_Quoted passage_
# # # # # # #

Smith released the statement after being quoted by The Lantern, the school newspaper, in a story that was posted yesterday.
“We’ve got 12 (violations) pending,” Smith told the paper. “It may turn out to be secondary. It may not.”
The lack of context led some to speculate that more major NCAA violations – such as those that ended up toppling former head football coach Jim Tressel, suspending a number of football stars and shaking up the entire OSU athletic department – could be on the way.
However, Smith clarified that in his statement today.
“Contrary to reports attributed to me, Ohio State Athletics is not facing any major NCAA violations,” Smith said. “There are several secondary violations being processed by our compliance office. These are similar to those released last week. Again, these are secondary in nature and consistent with our culture of self-reporting even the most minor and inadvertent violations.
“Again, to be clear, the Ohio State football program, its coaches and staff are not facing any violations.”

# # # # # # #

_Data records_
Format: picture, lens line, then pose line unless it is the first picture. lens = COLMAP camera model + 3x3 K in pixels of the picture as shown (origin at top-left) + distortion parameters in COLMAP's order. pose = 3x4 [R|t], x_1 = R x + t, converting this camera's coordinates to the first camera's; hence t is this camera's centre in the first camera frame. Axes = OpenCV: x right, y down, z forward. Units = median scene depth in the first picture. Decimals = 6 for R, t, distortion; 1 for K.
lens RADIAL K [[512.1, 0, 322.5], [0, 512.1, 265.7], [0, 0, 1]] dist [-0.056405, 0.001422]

# # # # # # #

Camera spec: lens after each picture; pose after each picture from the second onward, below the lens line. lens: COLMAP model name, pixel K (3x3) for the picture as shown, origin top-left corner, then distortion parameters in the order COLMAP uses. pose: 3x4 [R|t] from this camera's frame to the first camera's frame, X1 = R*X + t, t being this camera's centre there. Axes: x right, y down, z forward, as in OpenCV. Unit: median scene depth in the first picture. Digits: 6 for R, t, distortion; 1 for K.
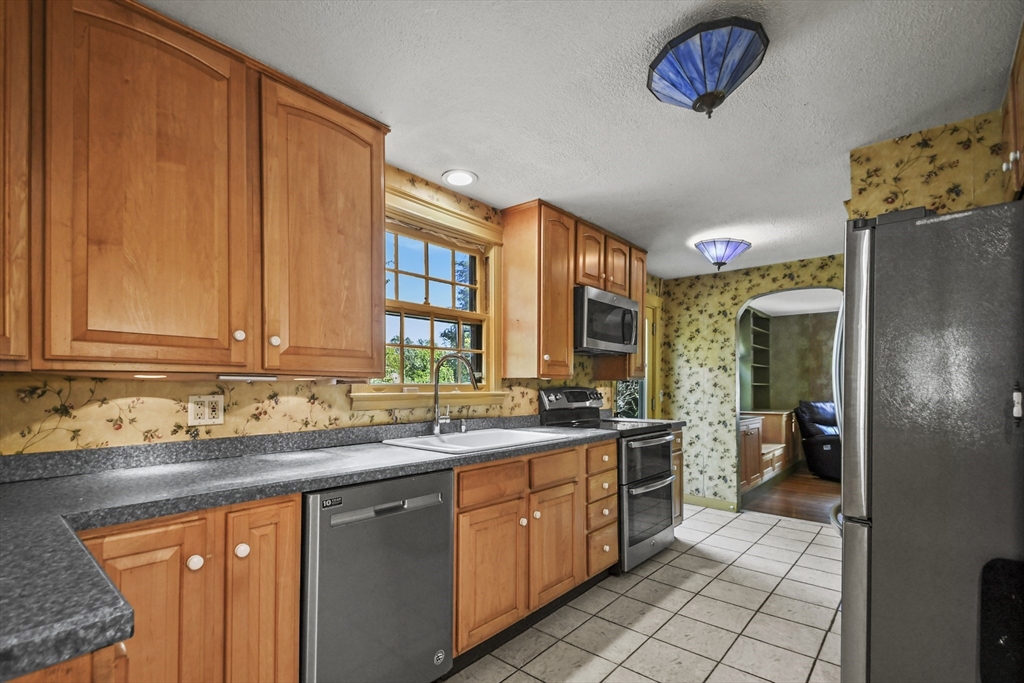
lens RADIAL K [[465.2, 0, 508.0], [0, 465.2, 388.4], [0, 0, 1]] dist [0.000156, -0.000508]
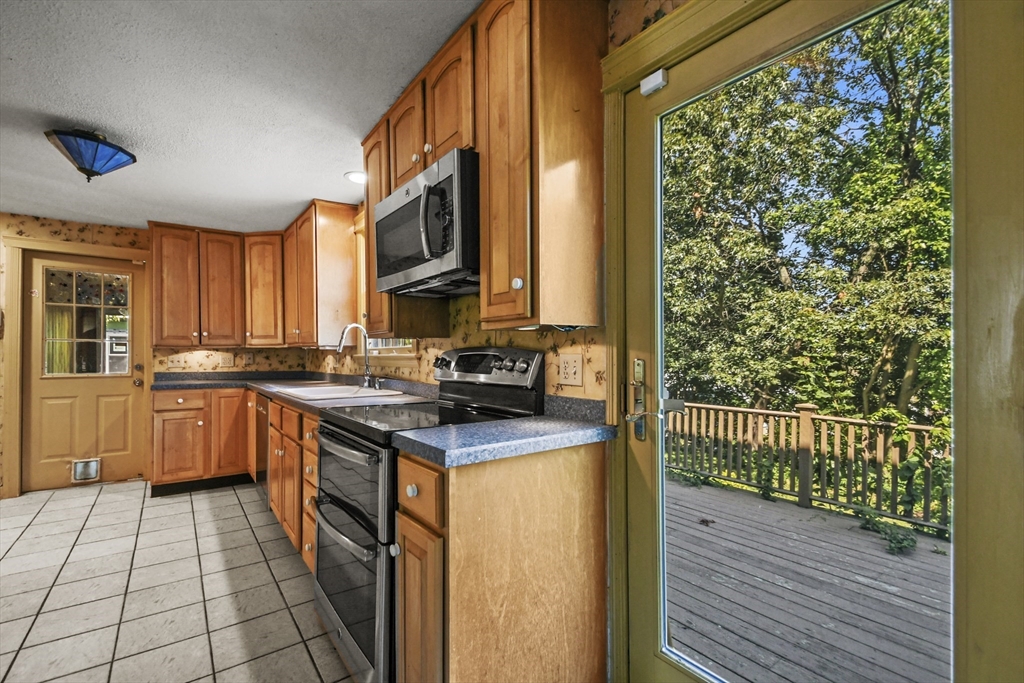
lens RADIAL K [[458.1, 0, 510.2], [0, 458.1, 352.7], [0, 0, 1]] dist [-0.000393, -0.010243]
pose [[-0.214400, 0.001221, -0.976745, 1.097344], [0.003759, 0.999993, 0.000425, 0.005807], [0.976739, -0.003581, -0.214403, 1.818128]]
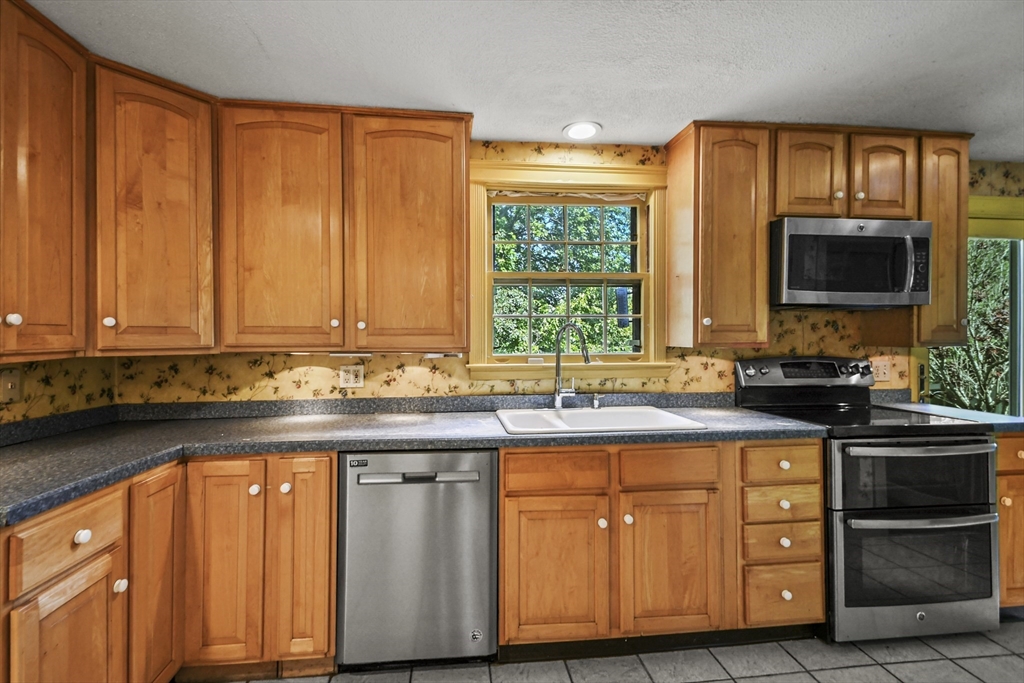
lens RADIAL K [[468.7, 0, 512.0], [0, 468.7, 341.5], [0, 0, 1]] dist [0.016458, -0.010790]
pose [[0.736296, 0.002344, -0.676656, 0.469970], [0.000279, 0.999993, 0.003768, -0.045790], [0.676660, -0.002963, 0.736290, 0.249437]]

# # # # # # #

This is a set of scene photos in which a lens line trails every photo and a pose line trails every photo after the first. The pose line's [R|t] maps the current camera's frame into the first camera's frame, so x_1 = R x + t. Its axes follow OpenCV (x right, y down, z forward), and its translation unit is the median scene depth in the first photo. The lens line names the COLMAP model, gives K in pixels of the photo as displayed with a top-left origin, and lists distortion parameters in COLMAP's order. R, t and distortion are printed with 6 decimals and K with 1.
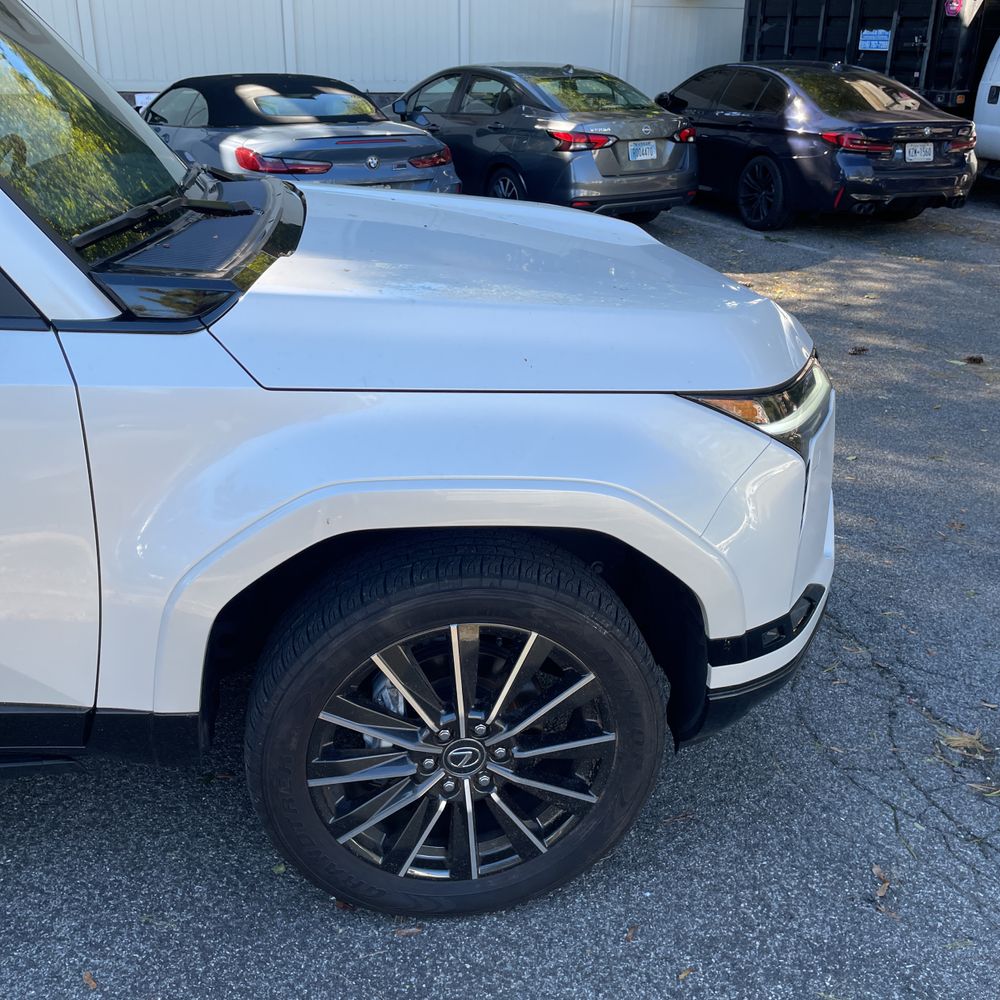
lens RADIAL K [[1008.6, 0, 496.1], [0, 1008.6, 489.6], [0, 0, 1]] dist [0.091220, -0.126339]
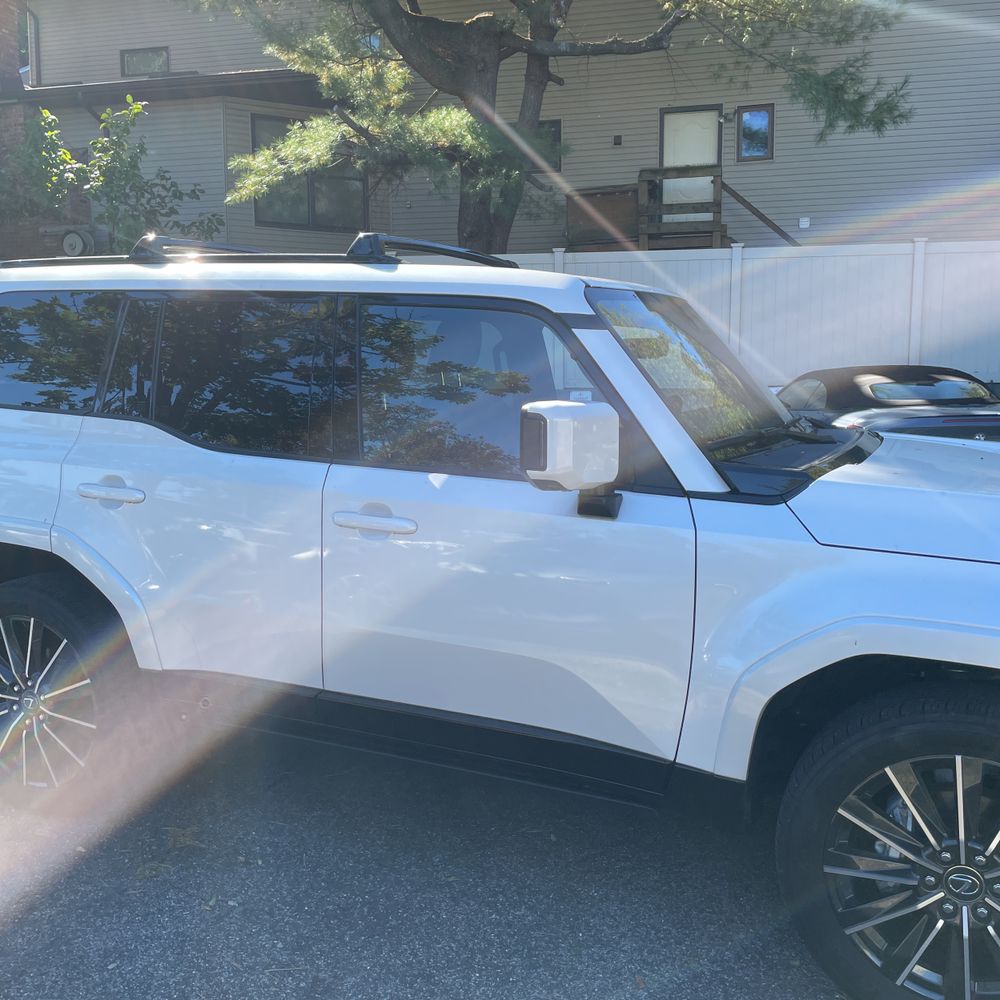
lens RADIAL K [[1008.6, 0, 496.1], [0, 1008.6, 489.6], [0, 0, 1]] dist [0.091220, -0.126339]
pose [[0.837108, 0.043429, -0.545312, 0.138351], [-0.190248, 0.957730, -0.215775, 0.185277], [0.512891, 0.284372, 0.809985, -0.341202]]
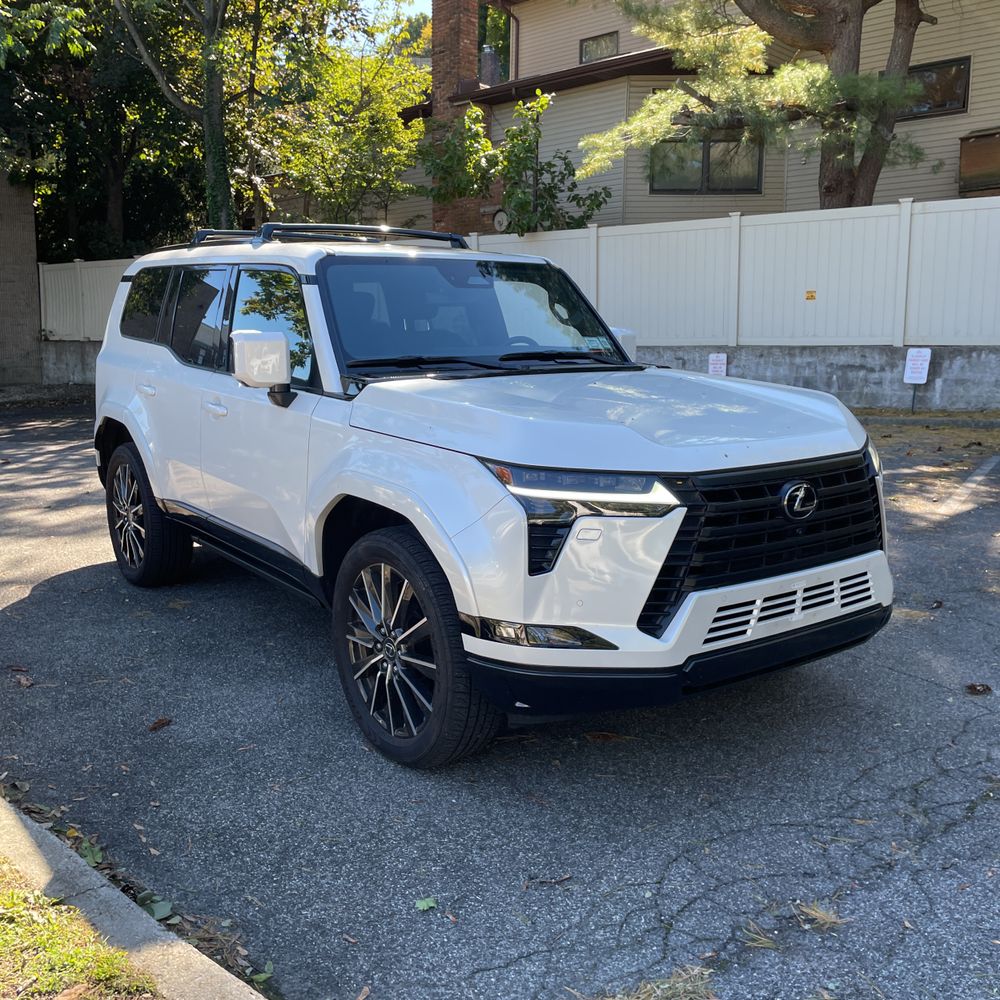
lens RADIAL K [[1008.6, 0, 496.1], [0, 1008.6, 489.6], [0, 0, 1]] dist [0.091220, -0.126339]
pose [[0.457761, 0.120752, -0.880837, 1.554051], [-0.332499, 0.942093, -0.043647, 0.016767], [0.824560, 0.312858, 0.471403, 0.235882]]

# # # # # # #

_To do_
1 > According to the article on Ohio State's NCAA violations, what is the name of the school newspaper that quoted Smith?
2 > Write a continuation of the article on Ohio State's NCAA violations, beginning right after its final sentence.

_Responses to the exercise_
1 > The Lantern

2 >
Last week, the (Cleveland) Plain Dealer reported that the athletic department had turned in 46 NCAA violations since Tressel left the school last Memorial Day. The lion’s share were secondary in nature, ranging from Olympic sports coaches accidentally calling recruits at the wrong time to football assistant coach Mike Vrabel using smokeless tobacco on the sideline, and were not expected to raise any red flags at the NCAA.
One violation included new football coach Urban Meyer wishing a recruit luck despite an NCAA ban on contact, and another included Smith and OSU Alumni Association head Archie Griffin taping a video message to show to a football recruit while they were out of town for the Final Four.
One thing is for sure – any news of NCAA violations will continue to make news around Columbus.